Your instructions: Rewrite everything from the line containing "У 1919 р. музейне" down to the line containing "(ЗООБІН), директором якого", swapping "університет" for "інститут" and keeping all else unchanged.

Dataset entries
******

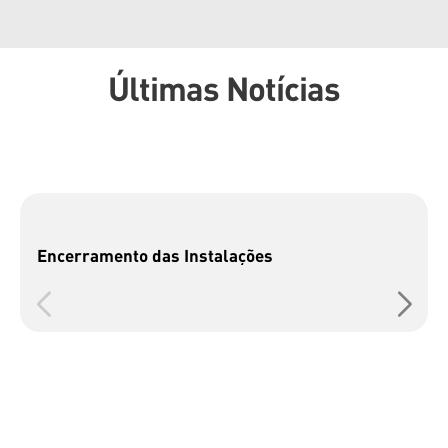
Últimas Notícias
Encerramento das Instalações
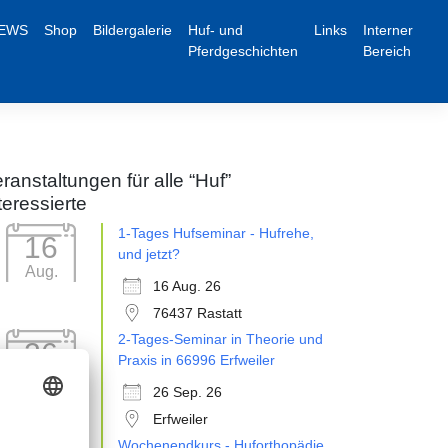
EWS
Shop
Bildergalerie
Huf- und
Links
Interner
Pferdgeschichten
Bereich
ranstaltungen für alle “Huf”
teressierte
1-Tages Hufseminar - Hufrehe,
16
und jetzt?
Aug.
16 Aug. 26
76437 Rastatt
2-Tages-Seminar in Theorie und
26
Praxis in 66996 Erfweiler
Sep.
26 Sep. 26
Erfweiler
Wochenendkurs - Huforthopädie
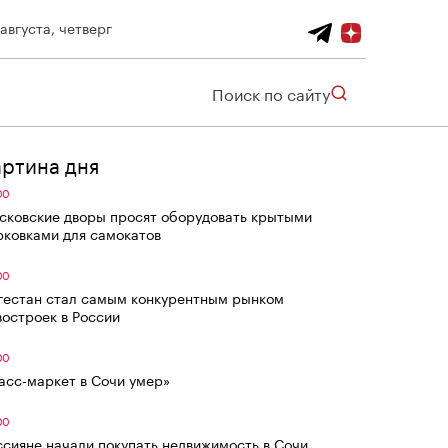
 августа, четверг
Поиск по сайту
артина дня
00
сковские дворы просят оборудовать крытыми
рковками для самокатов
00
гестан стал самым конкурентным рынком
востроек в России
00
асс-маркет в Сочи умер»
00
ссияне начали покупать недвижимость в Сочи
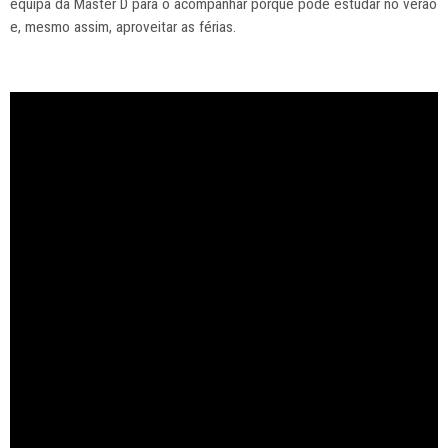
equipa da Master D para o acompanhar porque pode estudar no verão
e, mesmo assim, aproveitar as férias.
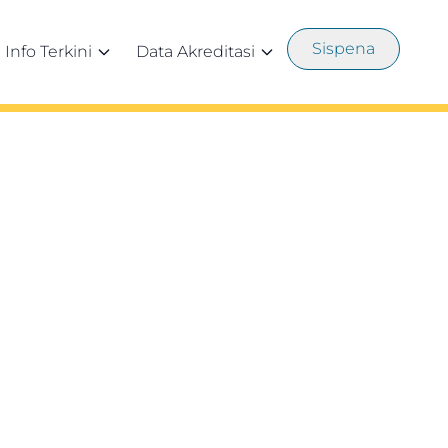
Sispena
Info Terkini
Data Akreditasi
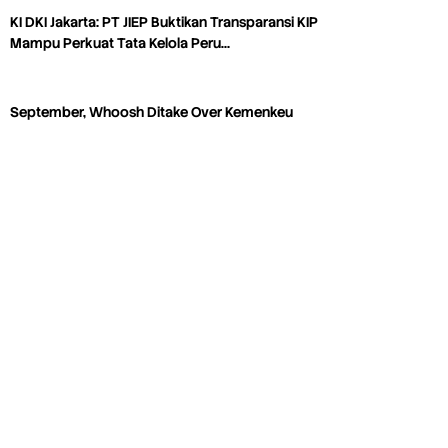
KI DKI Jakarta: PT JIEP Buktikan Transparansi KIP
Mampu Perkuat Tata Kelola Peru…
September, Whoosh Ditake Over Kemenkeu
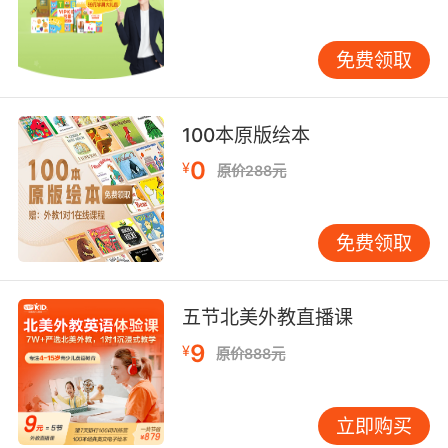
还有
persimmon
的意思是柿子、
walnut
的意思
是胡桃、
chestnut
的意思是粟、
currant
的意思
免费领取
是醋粟、
coconut/cocoanut
的意思是可可、
bilberry
的意思是越桔、
blackberry/blueberry
的意思是黑莓、
100本原版绘本
black
currant
的意思是红醋栗、
blood
orange
的意思是红橙、
0
¥
原价288元
citron/grapefruit
的意思是香橼、
damson
的意
思是大马士革李、
almond
的意思是巴旦杏、
papaya
/
papaw
的意思是番木瓜、
guava
的意
免费领取
思是番石榴、
raspberry
的意思是覆盆子、
soursop
的意思是刺果番荔枝等等。
五节北美外教直播课
9
¥
原价888元
少儿需要认识的
水果的英文单词暂时就是上面介
绍的这些，孩子在学习记忆的时候可以先从日常
立即购买
比较常用的水果单词进行记忆，然后再慢慢学习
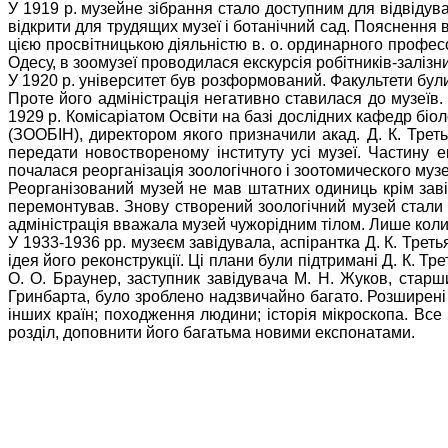
У 1919 р. музейне зібрання стало доступним для відвідув
відкрити для трудящих музеї і ботанічний сад. Пояснення
цією просвітницькою діяльністю в. о. ординарного професо
Одесу, в зоомузеї проводилася екскурсія робітників-заліз
У 1920 р. університет був розформований. Факультети були 
Проте його адміністрація негативно ставилася до музеїв. В
1929 р. Комісаріатом Освіти на базі дослідних кафедр біоло
(ЗООБІН), директором якого призначили акад. Д. К. Трет
передати новоствореному інституту усі музеї. Частину е
почалася реорганізація зоологічного і зоотомического музеї
Реорганізований музей не мав штатних одиниць крім завід
перемонтував. Знову створений зоологічний музей стали від
адміністрація вважала музей чужорідним тілом. Лише коли н
У 1933-1936 рр. музеєм завідувала, аспірантка Д. К. Трет
ідея його реконструкції. Ці плани були підтримані Д. К. 
О. О. Браунер, заступник завідувача М. Н. Жуков, старш
Гринбарта, було зроблено надзвичайно багато. Розширені 
інших країн; походження людини; історія мікроскопа. Все
розділ, доповнити його багатьма новими експонатами.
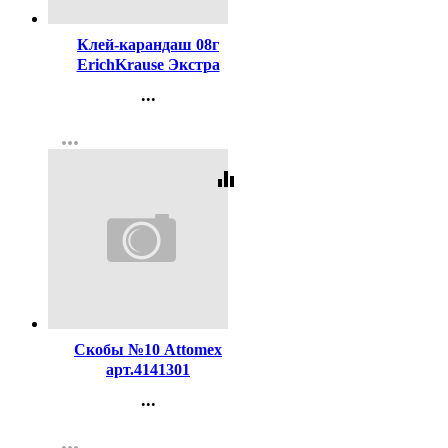
Клей-карандаш 08г
ErichKrause Экстра
арт.4433 (Ст.30)
...
Контакты
more_horiz
Регистрация
equalizer
Код:
131049
Скобы №10 Attomex
арт.4141301
...
Контакты
more_horiz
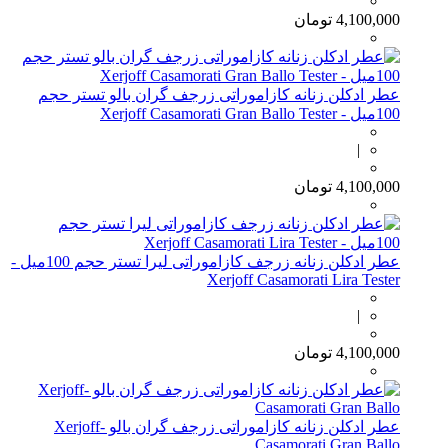
4,100,000
تومان
عطر ادکلن زنانه کازاموراتی زرجف گران بالو تستر حجم
100میل - Xerjoff Casamorati Gran Ballo Tester
|
4,100,000
تومان
عطر ادکلن زنانه زرجف کازاموراتی لیرا تستر حجم 100میل -
Xerjoff Casamorati Lira Tester
|
4,100,000
تومان
عطر ادکلن زنانه کازاموراتی زرجف گران بالو -Xerjoff
Casamorati Gran Ballo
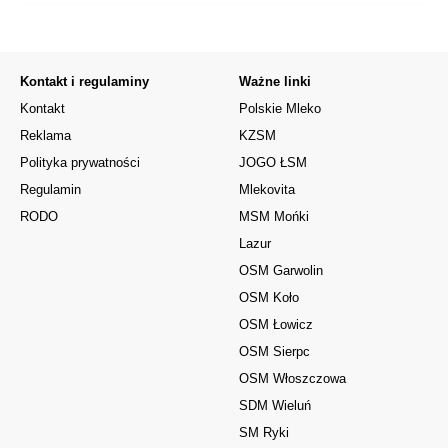
Kontakt i regulaminy
Ważne linki
Kontakt
Polskie Mleko
Reklama
KZSM
Polityka prywatności
JOGO ŁSM
Regulamin
Mlekovita
RODO
MSM Mońki
Lazur
OSM Garwolin
OSM Koło
OSM Łowicz
OSM Sierpc
OSM Włoszczowa
SDM Wieluń
SM Ryki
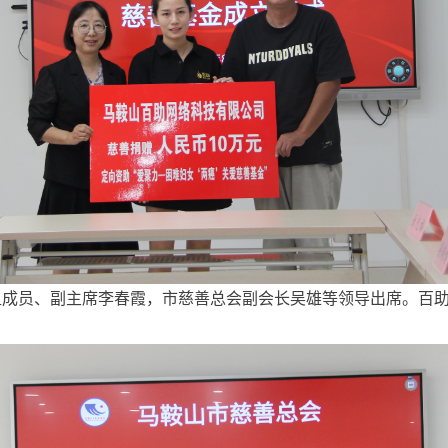
成员、副主席李春霞，市慈善总会副会长吴雄等领导出席。百助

******

Answer below:
У 1919 р. музейне зібрання стало доступним для відвідув
відкрити для трудящих музеї і ботанічний сад. Пояснення
цією просвітницькою діяльністю в. о. ординарного професо
Одесу, в зоомузеї проводилася екскурсія робітників-заліз
У 1920 р. інститут був розформований. Факультети були 
Проте його адміністрація негативно ставилася до музеїв. В
1929 р. Комісаріатом Освіти на базі дослідних кафедр біоло
(ЗООБІН), директором якого призначили акад. Д. К. Трет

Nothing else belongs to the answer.